ATO discussion paper – Tax implications of Inter-bank Offered Rate reform
- As a consequence of traditional interest rate benchmarks (such as the London Inter-bank Offered Rate (LIBOR)) being transitioned out of use (as a result of impending non-publication), it is expected that most financial arrangements that provide for LIBOR-based payments will need to be modified to accommodate this transition.
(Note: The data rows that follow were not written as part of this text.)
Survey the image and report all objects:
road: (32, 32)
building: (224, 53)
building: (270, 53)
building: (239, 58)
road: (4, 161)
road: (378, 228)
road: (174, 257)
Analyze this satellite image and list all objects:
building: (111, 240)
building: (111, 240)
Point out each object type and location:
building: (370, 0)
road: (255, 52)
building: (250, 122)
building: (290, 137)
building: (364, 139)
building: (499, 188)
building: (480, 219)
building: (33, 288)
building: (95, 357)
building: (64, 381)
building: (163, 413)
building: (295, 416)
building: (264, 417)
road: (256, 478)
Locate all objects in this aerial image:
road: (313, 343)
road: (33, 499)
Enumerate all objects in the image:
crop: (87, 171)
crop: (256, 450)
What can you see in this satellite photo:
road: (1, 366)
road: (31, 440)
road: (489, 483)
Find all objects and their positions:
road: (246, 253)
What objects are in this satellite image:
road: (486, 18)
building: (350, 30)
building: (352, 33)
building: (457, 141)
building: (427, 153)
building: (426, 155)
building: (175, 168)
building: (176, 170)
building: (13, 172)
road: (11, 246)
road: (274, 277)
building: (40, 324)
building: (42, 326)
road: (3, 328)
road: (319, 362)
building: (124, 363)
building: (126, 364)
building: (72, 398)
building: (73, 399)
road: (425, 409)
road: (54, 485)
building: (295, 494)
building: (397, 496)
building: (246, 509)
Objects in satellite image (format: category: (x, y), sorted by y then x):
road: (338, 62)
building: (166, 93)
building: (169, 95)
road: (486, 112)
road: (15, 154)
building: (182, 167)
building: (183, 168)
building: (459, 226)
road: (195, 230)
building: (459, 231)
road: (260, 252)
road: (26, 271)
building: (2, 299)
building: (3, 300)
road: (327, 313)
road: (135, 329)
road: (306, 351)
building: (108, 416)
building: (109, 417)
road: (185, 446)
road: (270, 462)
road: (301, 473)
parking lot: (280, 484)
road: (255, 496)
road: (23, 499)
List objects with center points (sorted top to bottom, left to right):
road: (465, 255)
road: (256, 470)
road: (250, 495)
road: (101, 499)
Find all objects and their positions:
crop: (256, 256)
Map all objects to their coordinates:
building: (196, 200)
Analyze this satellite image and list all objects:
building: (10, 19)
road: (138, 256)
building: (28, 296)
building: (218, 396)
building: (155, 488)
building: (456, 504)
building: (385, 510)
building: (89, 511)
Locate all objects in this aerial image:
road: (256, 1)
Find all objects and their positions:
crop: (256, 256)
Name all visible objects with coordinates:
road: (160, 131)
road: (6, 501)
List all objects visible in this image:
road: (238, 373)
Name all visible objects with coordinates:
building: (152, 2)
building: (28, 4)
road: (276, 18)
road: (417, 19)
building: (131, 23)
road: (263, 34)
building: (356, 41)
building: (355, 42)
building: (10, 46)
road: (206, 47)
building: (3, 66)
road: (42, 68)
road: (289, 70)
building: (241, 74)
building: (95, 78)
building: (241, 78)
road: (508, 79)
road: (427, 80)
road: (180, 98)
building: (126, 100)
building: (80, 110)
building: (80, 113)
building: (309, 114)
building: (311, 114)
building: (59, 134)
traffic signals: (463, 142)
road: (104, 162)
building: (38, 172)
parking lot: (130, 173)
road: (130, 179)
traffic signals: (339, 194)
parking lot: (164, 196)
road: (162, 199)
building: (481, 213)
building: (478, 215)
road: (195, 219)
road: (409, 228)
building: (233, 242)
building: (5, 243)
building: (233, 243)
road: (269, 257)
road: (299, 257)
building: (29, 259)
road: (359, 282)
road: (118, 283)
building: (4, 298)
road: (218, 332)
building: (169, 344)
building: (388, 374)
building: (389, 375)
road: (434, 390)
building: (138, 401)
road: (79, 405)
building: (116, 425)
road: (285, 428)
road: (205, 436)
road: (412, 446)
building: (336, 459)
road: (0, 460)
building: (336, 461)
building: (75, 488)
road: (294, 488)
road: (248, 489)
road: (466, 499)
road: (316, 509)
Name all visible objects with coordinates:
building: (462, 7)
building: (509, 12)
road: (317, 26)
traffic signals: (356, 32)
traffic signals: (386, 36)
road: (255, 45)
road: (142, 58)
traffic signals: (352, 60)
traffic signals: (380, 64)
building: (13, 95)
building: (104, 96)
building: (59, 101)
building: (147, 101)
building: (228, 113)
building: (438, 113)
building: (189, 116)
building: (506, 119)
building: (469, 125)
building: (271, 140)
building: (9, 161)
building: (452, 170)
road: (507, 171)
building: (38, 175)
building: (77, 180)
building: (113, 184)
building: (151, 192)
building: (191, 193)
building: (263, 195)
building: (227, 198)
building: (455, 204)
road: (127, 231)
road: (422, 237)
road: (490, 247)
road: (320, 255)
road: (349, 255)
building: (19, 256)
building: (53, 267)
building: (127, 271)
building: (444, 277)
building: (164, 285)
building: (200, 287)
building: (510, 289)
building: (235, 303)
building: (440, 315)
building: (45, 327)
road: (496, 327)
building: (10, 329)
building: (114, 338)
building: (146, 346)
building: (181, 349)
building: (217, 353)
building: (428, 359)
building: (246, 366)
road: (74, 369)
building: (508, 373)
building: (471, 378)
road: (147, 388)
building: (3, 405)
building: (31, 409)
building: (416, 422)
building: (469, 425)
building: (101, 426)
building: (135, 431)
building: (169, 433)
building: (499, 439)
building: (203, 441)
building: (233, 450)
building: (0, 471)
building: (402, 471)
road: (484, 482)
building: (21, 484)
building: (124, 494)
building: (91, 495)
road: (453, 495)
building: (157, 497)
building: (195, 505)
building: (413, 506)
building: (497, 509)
The ATO is seeking input on the associated tax implications arising from LIBOR reform.
- Parties to financial instruments that include references to relevant rates should consider the taxation implications of amending those documents, including (for example) whether the amendment may have the effect of terminating existing arrangements and resulting in new arrangements, or whether any other tax implications may arise.
House of Representatives Standing Committee on Tax and Revenue Report - Employee Share Schemes
- The Committee has released a report into the effectiveness of the current Employee Share Scheme regime.
- The report finds that the current regime is "complicated and restrictive", involving obligations which "provide no consumer or employee benefit", "are costly" and "onerous".
- The report makes 18 recommendations, which include, more significantly:
- employee shares to be treated as being held on capital account, with employees liable for taxation only after selling their shares (CGT regime) – cessation of employment not to be a taxing point; and
- changes to the definition of 'start-up' for the purposes of the concessions introduced in 2015, which the Committee found too restrictive.
- The government has six months to respond to the report.
- If the recommendation for employee shares to be treated as being held on capital account and taxed under the CGT regime is accepted, this will have significant implications for how companies should think about packaging remuneration.
Taxation Ruling 2019/D6, relating to whether certain labour and other costs associated with building and construction of capital assets are capital in nature, was expected to be finalised in July 2021 and should be finalised soon.
A final Taxation Determination on how the aggregation rules apply where a connected entity or affiliate has a different accounting period to the entity calculating its aggregated turnover is expected to be completed in August 2021. We discussed Draft TD 20201/D1 in our last instalment of "This Month in Australian Tax".
Taxation Ruling 2017/D1, relating to composite items and identifying depreciating assets for capital allowance purposes, is expected to be finalised in August 2021.
The Privatisation and Infrastructure – Australian Federal Tax Framework, which sets out the ATO's views on a range of taxation issues including with respect to Division 6C, cross-staple arrangements, financing, and other issues that are relevant to infrastructure assets, is now expected to be finalised in Late 2021. It was previously expected to be completed in Mid 2021.
Draft Taxation Determination on when an employee is considered to be genuinely restricted from disposing of their beneficial interest in a right or share acquired under an employee share scheme is expected to be released in October 2021.